SMF Development => Bug Reports => Fixed or Bogus Bugs => Topic started by: ajv on October 22, 2018, 04:32:53 PM

Title: Feed descriptions can truncate in the middle of a UTF-8 character. [2.0.15]
Post by: ajv on October 22, 2018, 04:32:53 PM
I've encountered a weird issue where, under possibly-rare circumstances, SMF RSS feeds can truncate their item-description fields in the middle of a UTF-8 character. The relevant part of the feed looks like this:

<?xml version="1.0" encoding="UTF-8"?>
<rss version="0.92" xml:lang="en-US.utf8">
        <channel>
                <title>Example Forum</title>
                <link>https://example.com/index.php</link>
                <description><![CDATA[Live information from Example Forum]]></description>
                <item>
                        <title>Example Title</title>
                        <link>https://example.com/index.php?topic=3147.msg41214</link>
                        <description>
<![CDATA[first part of post text...]]>    <----------THIS PART HERE-----------------------------------------------------
                        <author>[email protected]</author>
                        <category><![CDATA[Category]]></category>
                        ....and so on...

The "first part of post text" section above is what I'm talking about. As far as I can tell, it's a truncated version of the post's body. I had a case earlier today where the truncation happened in the middle of a a right-single-quote-mark (hex E28099), a three byte character. The truncation happened after the first byte, so the description field ended with an E2 byte, which is not valid UTF-8. I can't find the culprit in the code, but I'm guessing that whatever performs that truncation does so after N bytes instead of N characters, and calculates N wrong.

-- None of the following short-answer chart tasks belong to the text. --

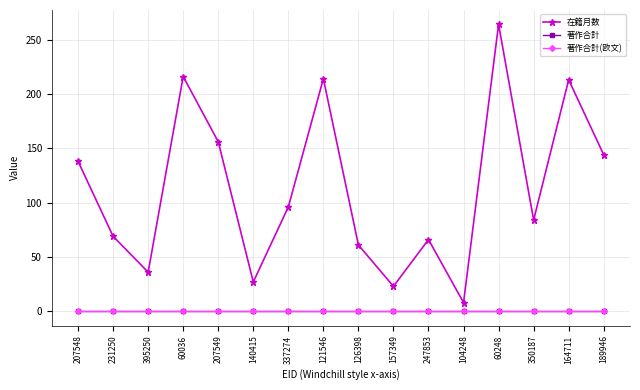

Is this an area chart (filled region under the line)?

No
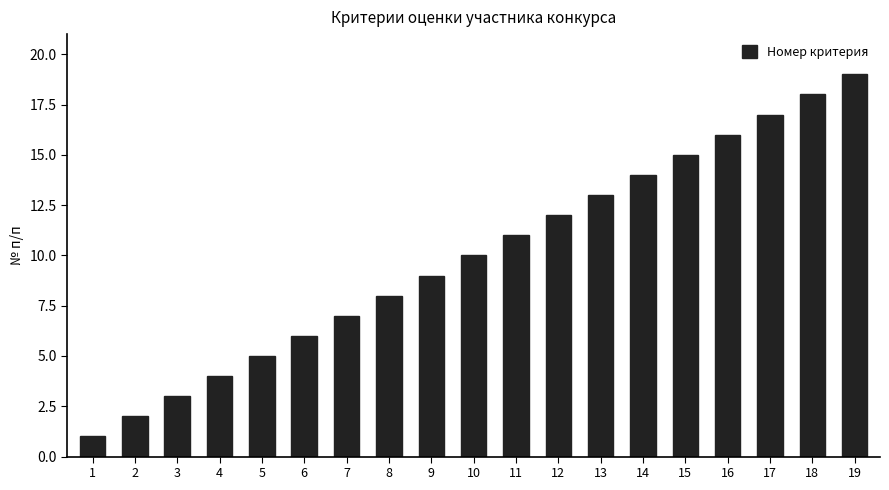

The chart shows a value of 15 at 11. True or false?

False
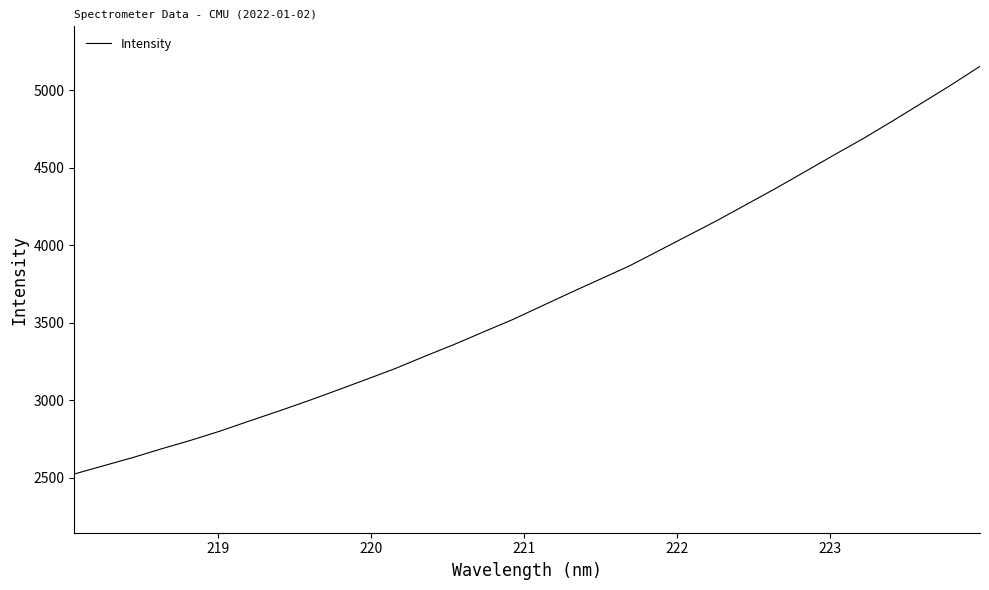

What is the minimum value shown in the chart?

2524.6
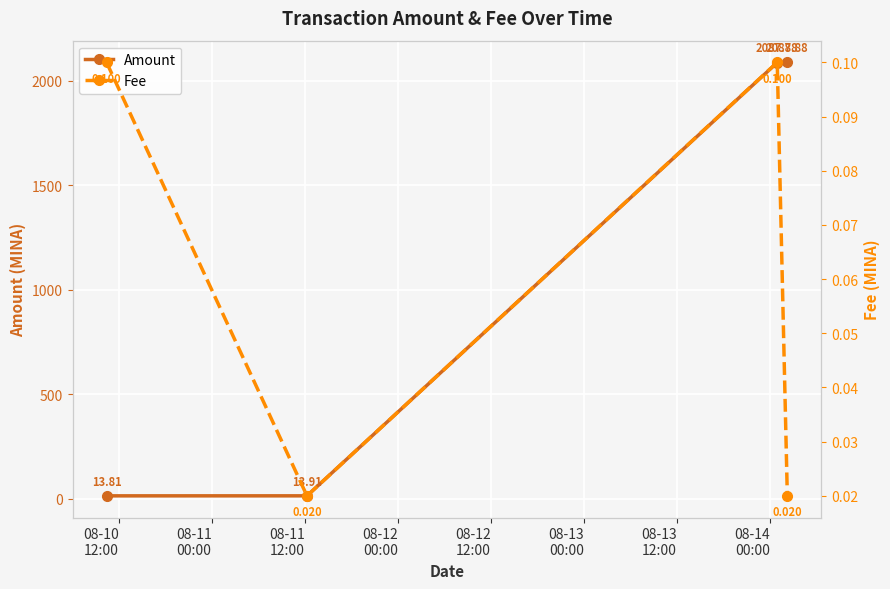

At how many categories does at least one series exceed 812?

2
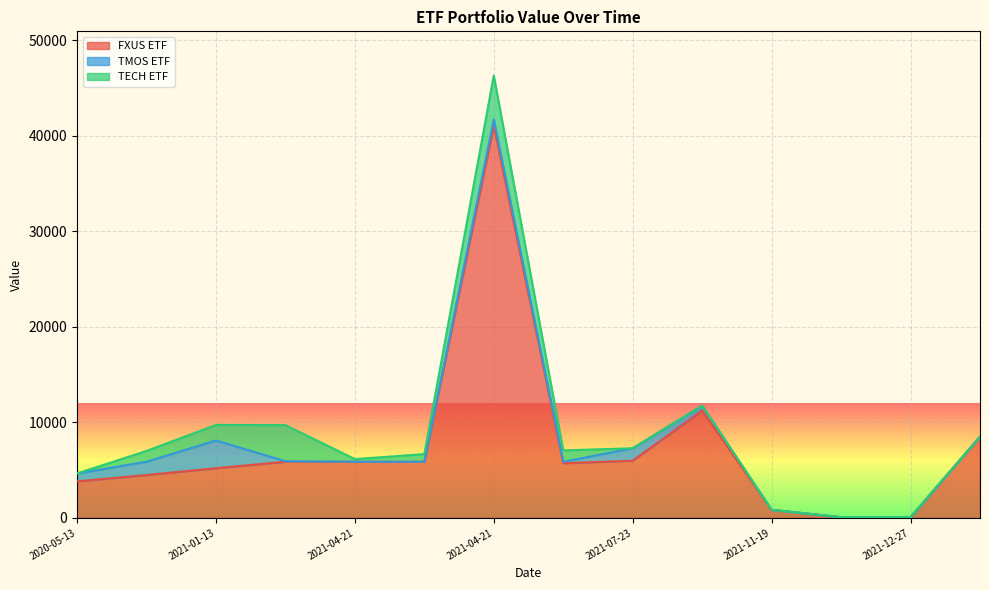

What are all the series names shown in the legend?

FXUS ETF, TMOS ETF, TECH ETF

I noticed the problem because Firefox's Live Bookmarks don't handle the problem gracefully and refused to load the feed. To reproduce, create a post consisting of one ascii character, followed by a couple hundred UTF-8 right-single-quotes; then curl the feed (which will show a garbage character), or try to load it in a live bookmark (which will fail).

Presumably any UTF8 character in a position that crosses the truncation line will trigger the bug; the above is just the first reliable string I found.